(Reuters) - Germany’s Commerzbank (CBKG.DE) said on Friday it was cooperating with U.S. prosecutors in a case involving a bank employee who is charged with exposing an Internal Revenues Service whistleblower, and who himself is a former IRS examiner.
The charges come at a time of heightened attention to whistleblowers after an informant in another bank case earlier this month won a record-setting award from the IRS.
Dennis Lerner, 59, who a Commerzbank spokeswoman in Germany said is still employed by the bank, was arrested on Thursday at his home in New Jersey and taken before a U.S. District Court judge in Manhattan.
Lerner worked as an IRS examiner from June 2010 to August 2011.
Lerner was charged with four counts of violating federal conflict-of-interest laws and improperly disclosing confidential IRS information, including the identity of a whistleblower, according to legal documents released by Preet Bharara, the U.S. attorney for the Southern District of New York.
“The bank is fully cooperating with the authorities,” the Commerzbank spokeswoman said by telephone on Friday. She declined to answer further questions.
Lerner, who was released on bail, could face up to 20 years in prison, Bharara’s office said.
A man reached by phone at Lerner’s home declined to comment. Jonathan Marvinny, identified as Lerner’s attorney in court documents, could not be reached for comment.
The IRS declined to comment on the bank or the whistleblower involved. “We will not tolerate breaches of public trust by IRS employees,” IRS spokesman Terry Lemons said.
The Lerner case is unusual, but somewhat worrisome, said David Kovel, partner at law firm Kirby McInerney, who focuses on whistleblower cases.
“This situation is a real breaking of that covenant we have between the IRS and the whistleblower,” he said, while saying the case was atypical and that the agency is generally very protective of whistleblowers.
In his role as an IRS examiner, Lerner audited an international bank for alleged underreporting of $1 billion in income, with help from a confidential whistleblower, said a statement from Bharara and legal documents based on a probe by the Treasury Inspector General for Tax Administration, an IRS watchdog unit.

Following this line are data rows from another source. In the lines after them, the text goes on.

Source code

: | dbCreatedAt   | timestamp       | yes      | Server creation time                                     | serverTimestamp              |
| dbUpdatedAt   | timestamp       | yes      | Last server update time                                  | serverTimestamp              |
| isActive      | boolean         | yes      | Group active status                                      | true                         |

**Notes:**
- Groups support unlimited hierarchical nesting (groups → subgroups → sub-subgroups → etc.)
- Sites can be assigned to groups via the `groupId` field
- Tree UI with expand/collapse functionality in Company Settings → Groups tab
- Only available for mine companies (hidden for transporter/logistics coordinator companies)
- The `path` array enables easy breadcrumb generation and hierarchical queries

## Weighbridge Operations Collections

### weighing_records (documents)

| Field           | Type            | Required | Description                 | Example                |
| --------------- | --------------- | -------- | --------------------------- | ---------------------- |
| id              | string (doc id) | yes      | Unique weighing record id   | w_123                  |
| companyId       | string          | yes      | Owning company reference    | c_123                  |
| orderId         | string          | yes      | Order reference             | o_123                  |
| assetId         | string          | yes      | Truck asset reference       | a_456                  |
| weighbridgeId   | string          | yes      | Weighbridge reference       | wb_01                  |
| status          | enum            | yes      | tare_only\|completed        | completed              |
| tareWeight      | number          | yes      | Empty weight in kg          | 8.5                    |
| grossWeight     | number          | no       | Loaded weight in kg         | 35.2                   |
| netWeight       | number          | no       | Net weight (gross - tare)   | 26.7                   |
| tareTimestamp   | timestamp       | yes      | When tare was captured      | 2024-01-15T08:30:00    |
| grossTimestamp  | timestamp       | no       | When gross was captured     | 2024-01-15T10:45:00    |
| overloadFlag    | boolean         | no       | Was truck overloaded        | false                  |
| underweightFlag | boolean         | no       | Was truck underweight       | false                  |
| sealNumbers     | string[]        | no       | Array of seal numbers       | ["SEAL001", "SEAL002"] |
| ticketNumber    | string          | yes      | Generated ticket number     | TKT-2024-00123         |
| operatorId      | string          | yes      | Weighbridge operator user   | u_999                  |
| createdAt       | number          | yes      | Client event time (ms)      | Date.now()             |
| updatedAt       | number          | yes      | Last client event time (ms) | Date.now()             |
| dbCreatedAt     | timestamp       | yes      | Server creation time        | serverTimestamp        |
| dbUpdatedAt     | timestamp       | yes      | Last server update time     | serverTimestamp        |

That bank, though unidentified in the legal documents, was Commerzbank, sources close to the case said.
While he was working at the IRS, Lerner led negotiations between the agency and the bank on a $210 million proposed settlement, the documents filed by Bharara said.
In September 2011, Lerner abruptly left the IRS and took a job as North American tax director at the bank.
Despite warnings from the IRS about talking with agency employees, Lerner subsequently phoned his former colleagues about the audit. He encouraged IRS employees to conclude the settlement negotiations, at one point walking in on talks between agency and bank employees, the documents said.
Lerner also divulged to people not employed by the IRS the identity of the whistleblower and “details regarding pending IRS audits of other companies,” the documents said.
The Commerzbank spokeswoman declined to comment on the status of the bank’s audit settlement with the IRS.
No public announcement has been made either by the bank or the IRS of a settlement between them in the case discussed in the legal documents filed by Bharara.
Earlier this month, the IRS gave a record-setting $104 million whistleblower award to Bradley Birkenfeld, who was at the center of a breakthrough tax fraud case against Swiss bank UBS AG UBSN.VX.
The IRS whistleblower office has recently come under fire from some members of Congress for not quickly pursuing whistleblower claims.